Okay, well, I’m not even going to pretend that I’m not completely defensive and biased concerning this subject. But seriously? Seriously. I’m torn between making two responses:
1. Assert that I do not have a “defective personality.” I may be over 26 and single, but I am pretty sure that I am a hard working, relatively intelligent, and compassionate contributor to society. I have plenty of friends and work well with all of my coworkers- if I had a “defective personality” wouldn’t that show up in relationships other than romantic ones? And what, may I ask Mr. insolent blog author sir, would you guess the percentage to be for defective personalities in people who make sweeping, ageist, racist, and sexist generalizations about an entire demographic?

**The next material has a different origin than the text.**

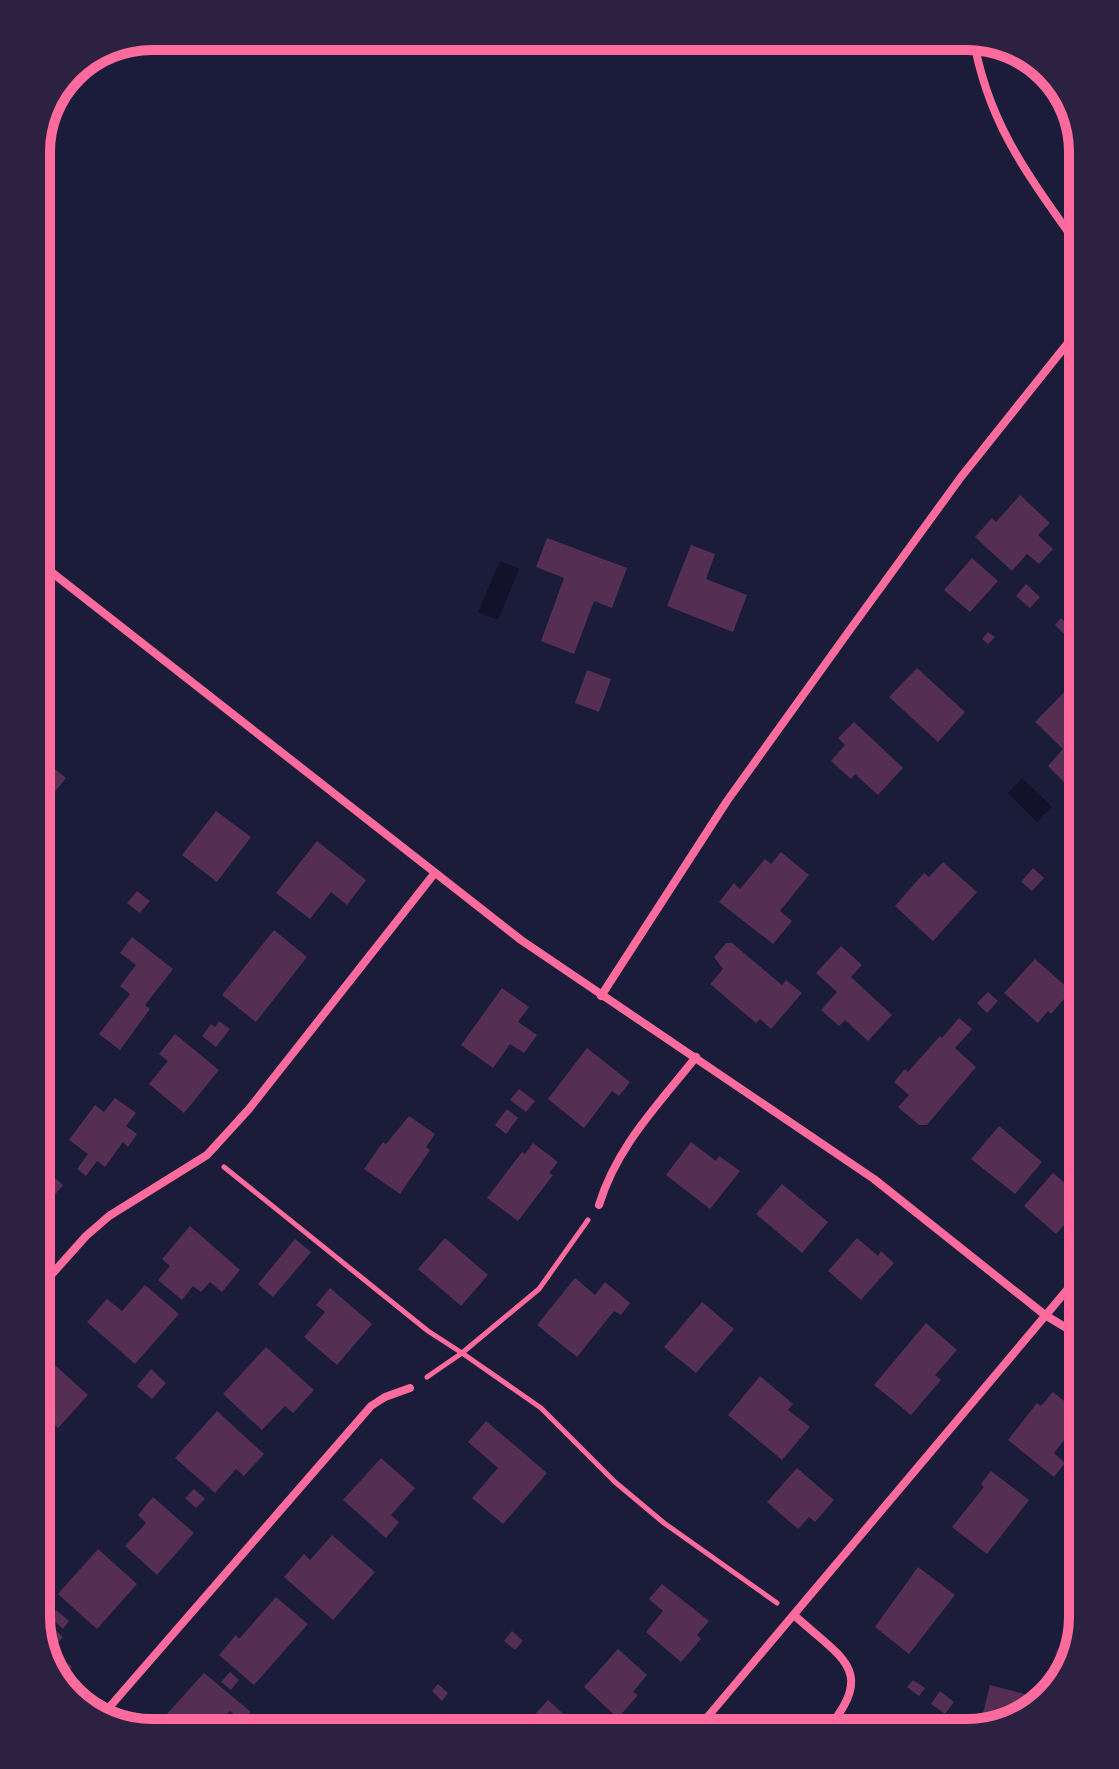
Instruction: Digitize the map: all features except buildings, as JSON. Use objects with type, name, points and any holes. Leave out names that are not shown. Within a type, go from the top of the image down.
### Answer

2. Admit that I do have a defective personality, but argue that everyone does. I have my “signature sins” and shortcomings as much as anyone else. I am aware that my signature sin is pride. I am aware that I use work and productivity to avoid the hurts or even happiness in my heart. I am aware that I am often more focused on doing than on feeling. I am aware that I can come off as intimidating or overconfident. I am aware that I find it incredibly difficult to apologize sometimes and that I have a tendency to always think I’m right. But I am aware of these things, and I am working on them. Who doesn’t have some defects of personality? Isn’t the idea of marriage that you accept one another for who you are, regardless of weaknesses? So-at the risk of being as close minded and critical as the man who I am responding to-I would suggest to him that if he is looking for a woman with no defects of personality, he is looking for a woman who- I regret to inform him- does not exist.
Again, I will confess to being defensive and having an axe to grind; however, I’m just going to be honest and say that it completely pisses me off when random strangers cause me to question my so-called desirability because they have some preconceived notion about what age it’s appropriate for a woman to get married.
Perhaps I’m just tired of having to defend my character to people who don’t even know me just because I have (or don’t have) a certain marital status.